Exercise requirements: Among the lines below, which ones contain the word "Mexibús"? Copy every such line.
◆ ◆ ◆ ◆ ◆ ◆ ◆
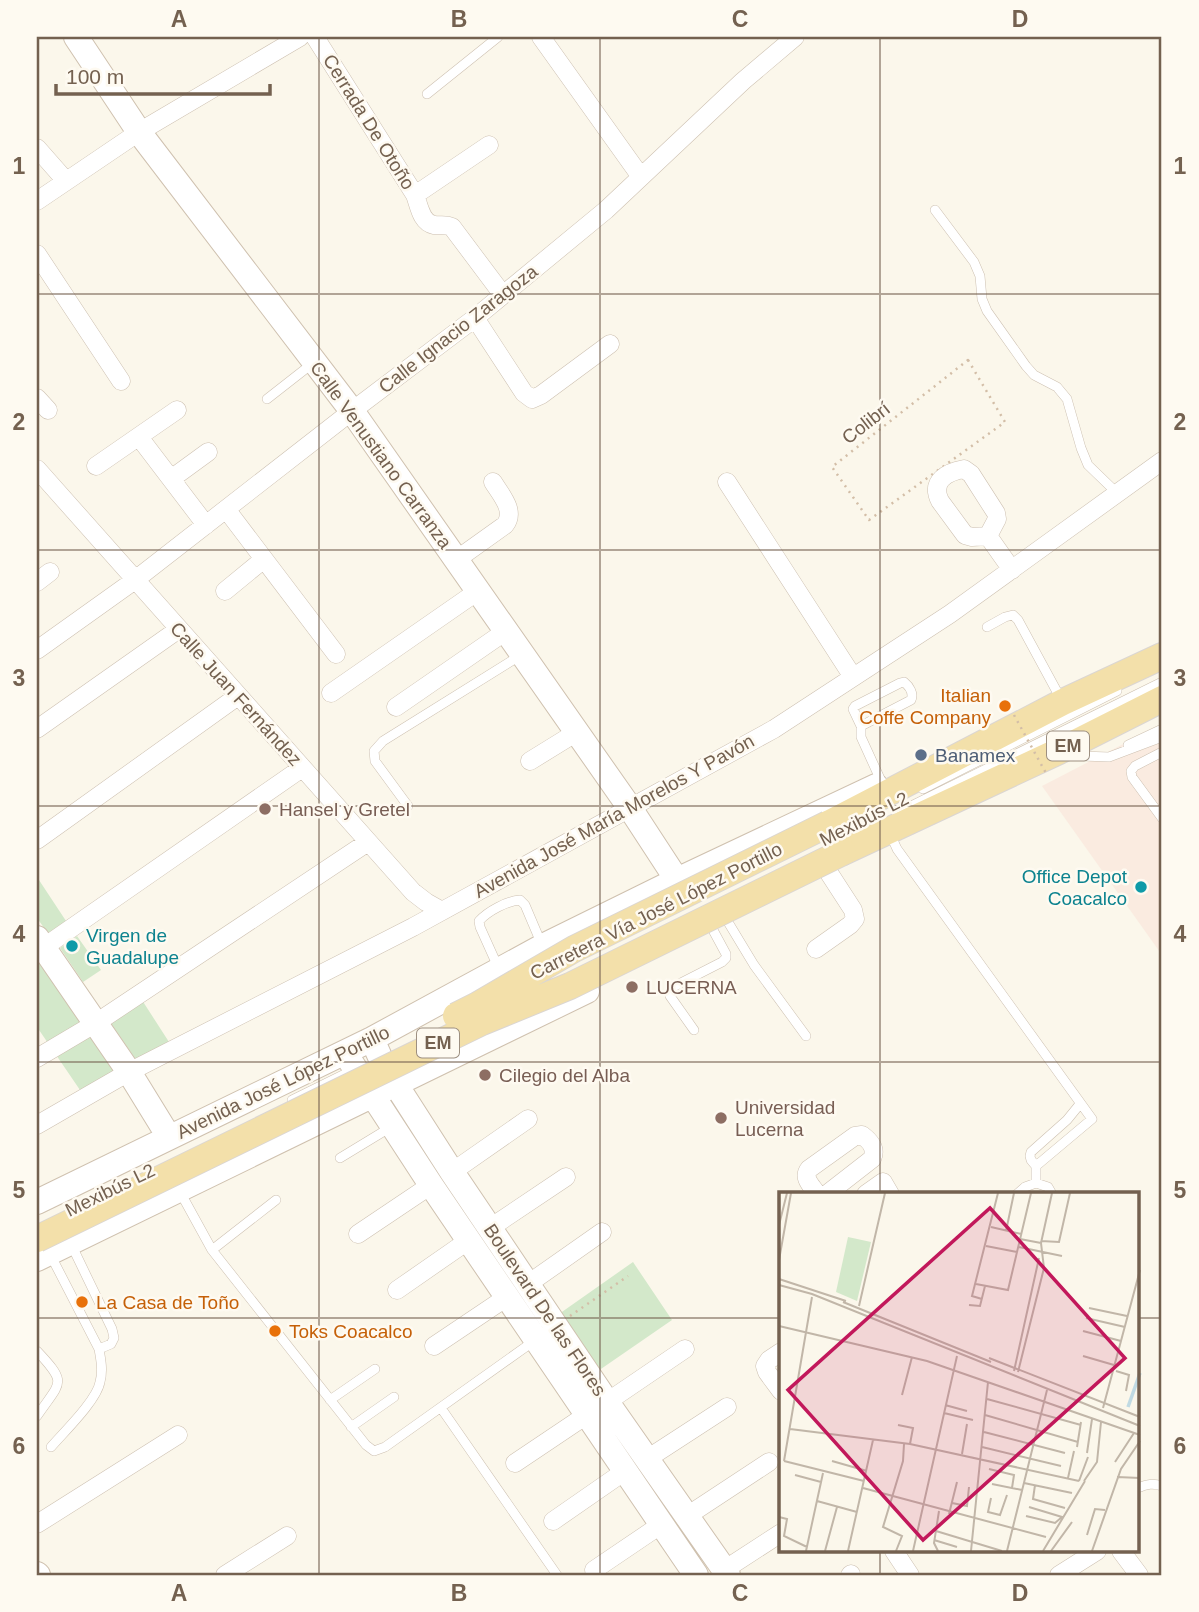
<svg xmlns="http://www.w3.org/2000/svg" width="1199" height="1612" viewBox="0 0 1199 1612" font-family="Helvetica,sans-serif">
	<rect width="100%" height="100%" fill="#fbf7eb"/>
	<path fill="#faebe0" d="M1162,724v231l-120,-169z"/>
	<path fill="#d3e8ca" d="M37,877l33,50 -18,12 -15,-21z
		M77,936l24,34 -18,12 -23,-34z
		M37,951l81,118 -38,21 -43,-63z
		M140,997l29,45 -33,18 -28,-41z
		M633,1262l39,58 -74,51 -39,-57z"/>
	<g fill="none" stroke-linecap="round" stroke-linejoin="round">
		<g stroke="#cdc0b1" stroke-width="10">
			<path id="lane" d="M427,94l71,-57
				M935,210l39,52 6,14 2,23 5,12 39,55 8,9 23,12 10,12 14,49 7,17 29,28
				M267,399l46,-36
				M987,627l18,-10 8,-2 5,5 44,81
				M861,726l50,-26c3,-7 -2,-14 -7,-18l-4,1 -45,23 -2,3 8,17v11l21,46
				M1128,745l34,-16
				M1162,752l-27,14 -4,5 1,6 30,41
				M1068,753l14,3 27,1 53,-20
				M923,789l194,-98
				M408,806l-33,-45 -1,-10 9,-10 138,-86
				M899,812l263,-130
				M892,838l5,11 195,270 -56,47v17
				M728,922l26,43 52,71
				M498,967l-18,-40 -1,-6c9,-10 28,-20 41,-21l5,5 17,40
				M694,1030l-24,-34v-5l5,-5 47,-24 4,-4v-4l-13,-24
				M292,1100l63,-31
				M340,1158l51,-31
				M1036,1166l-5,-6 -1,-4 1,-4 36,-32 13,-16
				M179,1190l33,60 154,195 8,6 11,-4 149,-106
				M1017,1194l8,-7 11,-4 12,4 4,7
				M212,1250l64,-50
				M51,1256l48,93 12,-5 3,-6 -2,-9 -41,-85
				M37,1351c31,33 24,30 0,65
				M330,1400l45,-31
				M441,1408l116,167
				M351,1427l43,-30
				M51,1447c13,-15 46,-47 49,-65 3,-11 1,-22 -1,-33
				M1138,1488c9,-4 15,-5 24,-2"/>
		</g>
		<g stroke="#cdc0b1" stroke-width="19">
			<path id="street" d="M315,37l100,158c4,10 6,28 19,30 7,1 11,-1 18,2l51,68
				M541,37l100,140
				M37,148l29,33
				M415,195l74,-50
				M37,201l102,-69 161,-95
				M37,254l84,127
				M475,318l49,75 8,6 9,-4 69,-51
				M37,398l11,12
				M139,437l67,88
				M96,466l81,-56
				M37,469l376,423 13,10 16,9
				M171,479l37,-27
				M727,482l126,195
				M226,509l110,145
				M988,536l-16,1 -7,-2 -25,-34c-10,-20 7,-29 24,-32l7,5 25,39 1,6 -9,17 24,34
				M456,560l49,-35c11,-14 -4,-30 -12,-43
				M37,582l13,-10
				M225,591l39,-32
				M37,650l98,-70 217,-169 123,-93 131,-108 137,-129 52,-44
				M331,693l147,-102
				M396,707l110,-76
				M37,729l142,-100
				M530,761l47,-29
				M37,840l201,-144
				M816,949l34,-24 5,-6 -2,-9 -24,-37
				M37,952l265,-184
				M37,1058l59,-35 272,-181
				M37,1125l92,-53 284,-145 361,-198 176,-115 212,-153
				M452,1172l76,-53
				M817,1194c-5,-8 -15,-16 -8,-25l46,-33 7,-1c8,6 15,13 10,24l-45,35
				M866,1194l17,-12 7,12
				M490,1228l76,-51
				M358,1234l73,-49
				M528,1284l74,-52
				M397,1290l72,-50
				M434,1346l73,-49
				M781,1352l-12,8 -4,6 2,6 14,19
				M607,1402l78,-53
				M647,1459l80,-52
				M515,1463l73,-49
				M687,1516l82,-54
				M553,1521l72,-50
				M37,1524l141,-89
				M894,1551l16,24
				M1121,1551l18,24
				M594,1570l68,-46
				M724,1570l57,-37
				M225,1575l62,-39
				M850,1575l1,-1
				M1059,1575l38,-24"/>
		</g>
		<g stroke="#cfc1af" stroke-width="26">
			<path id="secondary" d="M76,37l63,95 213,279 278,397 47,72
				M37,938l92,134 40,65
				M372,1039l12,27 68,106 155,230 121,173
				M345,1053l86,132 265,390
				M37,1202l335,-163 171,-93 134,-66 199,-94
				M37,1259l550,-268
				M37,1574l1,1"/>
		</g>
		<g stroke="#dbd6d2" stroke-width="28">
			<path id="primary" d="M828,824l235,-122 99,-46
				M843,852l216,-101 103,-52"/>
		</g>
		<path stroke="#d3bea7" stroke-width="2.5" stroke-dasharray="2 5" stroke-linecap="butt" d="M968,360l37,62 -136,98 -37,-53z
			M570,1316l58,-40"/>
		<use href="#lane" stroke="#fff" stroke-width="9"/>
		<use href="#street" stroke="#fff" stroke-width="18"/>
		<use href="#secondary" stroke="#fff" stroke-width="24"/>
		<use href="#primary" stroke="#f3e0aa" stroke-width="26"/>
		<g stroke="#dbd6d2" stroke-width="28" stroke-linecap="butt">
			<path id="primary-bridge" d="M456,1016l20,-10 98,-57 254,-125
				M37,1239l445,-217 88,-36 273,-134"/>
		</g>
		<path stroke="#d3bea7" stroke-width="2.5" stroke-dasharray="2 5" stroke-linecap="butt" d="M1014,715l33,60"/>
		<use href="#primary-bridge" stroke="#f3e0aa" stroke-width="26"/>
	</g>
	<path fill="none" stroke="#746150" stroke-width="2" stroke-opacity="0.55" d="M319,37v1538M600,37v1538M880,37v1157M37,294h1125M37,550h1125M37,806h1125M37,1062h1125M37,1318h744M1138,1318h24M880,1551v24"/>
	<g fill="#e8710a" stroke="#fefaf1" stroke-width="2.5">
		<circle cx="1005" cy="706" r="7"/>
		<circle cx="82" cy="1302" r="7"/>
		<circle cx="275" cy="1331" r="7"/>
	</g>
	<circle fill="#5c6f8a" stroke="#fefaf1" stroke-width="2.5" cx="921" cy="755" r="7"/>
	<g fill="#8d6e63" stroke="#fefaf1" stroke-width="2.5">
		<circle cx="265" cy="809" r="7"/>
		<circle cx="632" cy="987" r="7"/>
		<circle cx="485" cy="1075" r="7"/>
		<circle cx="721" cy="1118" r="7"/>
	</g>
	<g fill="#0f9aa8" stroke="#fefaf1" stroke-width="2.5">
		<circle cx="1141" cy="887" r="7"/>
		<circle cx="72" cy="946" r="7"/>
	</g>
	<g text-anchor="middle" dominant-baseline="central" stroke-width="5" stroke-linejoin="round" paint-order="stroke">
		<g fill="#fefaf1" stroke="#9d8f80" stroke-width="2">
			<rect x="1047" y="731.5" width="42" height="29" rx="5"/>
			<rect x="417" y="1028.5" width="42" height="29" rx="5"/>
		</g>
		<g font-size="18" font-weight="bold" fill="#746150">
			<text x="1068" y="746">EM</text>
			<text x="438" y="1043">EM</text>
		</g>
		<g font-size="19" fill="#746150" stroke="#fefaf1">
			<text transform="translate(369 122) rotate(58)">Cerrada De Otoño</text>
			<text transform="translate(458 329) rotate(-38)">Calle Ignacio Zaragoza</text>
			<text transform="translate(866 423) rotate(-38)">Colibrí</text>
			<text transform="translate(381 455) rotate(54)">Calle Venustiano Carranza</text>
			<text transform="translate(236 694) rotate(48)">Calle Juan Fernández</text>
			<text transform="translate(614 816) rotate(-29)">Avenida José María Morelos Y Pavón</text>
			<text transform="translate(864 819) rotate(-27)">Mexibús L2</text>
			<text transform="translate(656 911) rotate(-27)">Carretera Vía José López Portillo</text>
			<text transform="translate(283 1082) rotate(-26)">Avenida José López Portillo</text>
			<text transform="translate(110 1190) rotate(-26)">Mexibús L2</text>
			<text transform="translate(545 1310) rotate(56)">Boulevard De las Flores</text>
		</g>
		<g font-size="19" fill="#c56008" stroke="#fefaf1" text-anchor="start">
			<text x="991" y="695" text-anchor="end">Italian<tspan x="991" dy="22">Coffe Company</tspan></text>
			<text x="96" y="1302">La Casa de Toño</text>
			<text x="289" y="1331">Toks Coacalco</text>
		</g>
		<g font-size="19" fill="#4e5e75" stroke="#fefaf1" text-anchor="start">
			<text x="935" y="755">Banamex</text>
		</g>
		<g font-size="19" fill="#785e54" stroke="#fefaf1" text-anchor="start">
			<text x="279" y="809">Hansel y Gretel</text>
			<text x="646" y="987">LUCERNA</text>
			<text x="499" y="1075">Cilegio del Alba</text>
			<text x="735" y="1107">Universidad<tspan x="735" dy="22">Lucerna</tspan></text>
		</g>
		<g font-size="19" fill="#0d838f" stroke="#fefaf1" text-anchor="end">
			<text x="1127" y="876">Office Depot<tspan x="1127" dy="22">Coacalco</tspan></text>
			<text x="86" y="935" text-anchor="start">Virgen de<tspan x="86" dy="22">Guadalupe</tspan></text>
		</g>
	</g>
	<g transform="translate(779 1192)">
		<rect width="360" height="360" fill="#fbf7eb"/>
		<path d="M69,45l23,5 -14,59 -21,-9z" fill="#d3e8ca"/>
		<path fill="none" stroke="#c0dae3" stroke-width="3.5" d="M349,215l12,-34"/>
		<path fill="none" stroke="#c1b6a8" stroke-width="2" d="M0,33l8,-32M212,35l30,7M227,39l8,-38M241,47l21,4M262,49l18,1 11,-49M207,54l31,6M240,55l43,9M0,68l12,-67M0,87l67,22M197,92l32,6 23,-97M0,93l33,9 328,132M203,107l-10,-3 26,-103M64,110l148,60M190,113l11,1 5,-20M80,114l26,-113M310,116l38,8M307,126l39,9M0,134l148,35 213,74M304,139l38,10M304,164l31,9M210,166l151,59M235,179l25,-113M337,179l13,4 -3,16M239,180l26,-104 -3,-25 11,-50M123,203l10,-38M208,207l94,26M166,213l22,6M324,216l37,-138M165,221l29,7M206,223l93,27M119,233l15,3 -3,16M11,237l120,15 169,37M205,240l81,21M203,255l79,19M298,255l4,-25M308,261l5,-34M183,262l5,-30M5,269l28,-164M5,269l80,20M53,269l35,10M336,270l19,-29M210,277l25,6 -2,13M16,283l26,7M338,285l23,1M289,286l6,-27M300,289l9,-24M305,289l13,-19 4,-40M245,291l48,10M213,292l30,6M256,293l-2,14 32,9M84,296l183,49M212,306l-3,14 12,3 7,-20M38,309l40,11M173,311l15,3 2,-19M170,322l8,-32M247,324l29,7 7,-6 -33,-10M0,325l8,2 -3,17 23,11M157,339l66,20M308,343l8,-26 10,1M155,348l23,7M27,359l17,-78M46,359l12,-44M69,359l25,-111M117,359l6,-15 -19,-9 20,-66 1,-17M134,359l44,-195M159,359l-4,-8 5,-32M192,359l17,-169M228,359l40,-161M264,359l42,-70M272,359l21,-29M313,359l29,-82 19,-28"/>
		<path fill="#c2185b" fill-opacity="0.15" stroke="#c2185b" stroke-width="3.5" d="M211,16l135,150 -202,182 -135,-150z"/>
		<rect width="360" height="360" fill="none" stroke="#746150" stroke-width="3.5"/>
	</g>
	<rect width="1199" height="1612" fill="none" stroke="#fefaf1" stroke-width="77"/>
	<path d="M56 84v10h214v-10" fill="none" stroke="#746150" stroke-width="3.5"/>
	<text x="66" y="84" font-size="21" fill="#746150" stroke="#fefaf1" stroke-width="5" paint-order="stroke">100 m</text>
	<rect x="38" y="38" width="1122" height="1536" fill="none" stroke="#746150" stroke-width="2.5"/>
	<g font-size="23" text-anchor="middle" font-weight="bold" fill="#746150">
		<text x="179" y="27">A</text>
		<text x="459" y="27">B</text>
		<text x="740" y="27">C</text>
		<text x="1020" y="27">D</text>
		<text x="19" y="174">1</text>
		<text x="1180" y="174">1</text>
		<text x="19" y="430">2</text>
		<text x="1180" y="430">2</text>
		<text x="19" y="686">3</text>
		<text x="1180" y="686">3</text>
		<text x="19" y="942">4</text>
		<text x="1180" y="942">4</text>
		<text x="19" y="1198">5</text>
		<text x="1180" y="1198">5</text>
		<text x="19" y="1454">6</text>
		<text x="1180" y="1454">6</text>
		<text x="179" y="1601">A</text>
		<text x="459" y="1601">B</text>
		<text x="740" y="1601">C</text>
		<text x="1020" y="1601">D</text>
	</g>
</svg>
◆ ◆ ◆ ◆ ◆ ◆ ◆
Response to this task:
			<text transform="translate(864 819) rotate(-27)">Mexibús L2</text>
			<text transform="translate(110 1190) rotate(-26)">Mexibús L2</text>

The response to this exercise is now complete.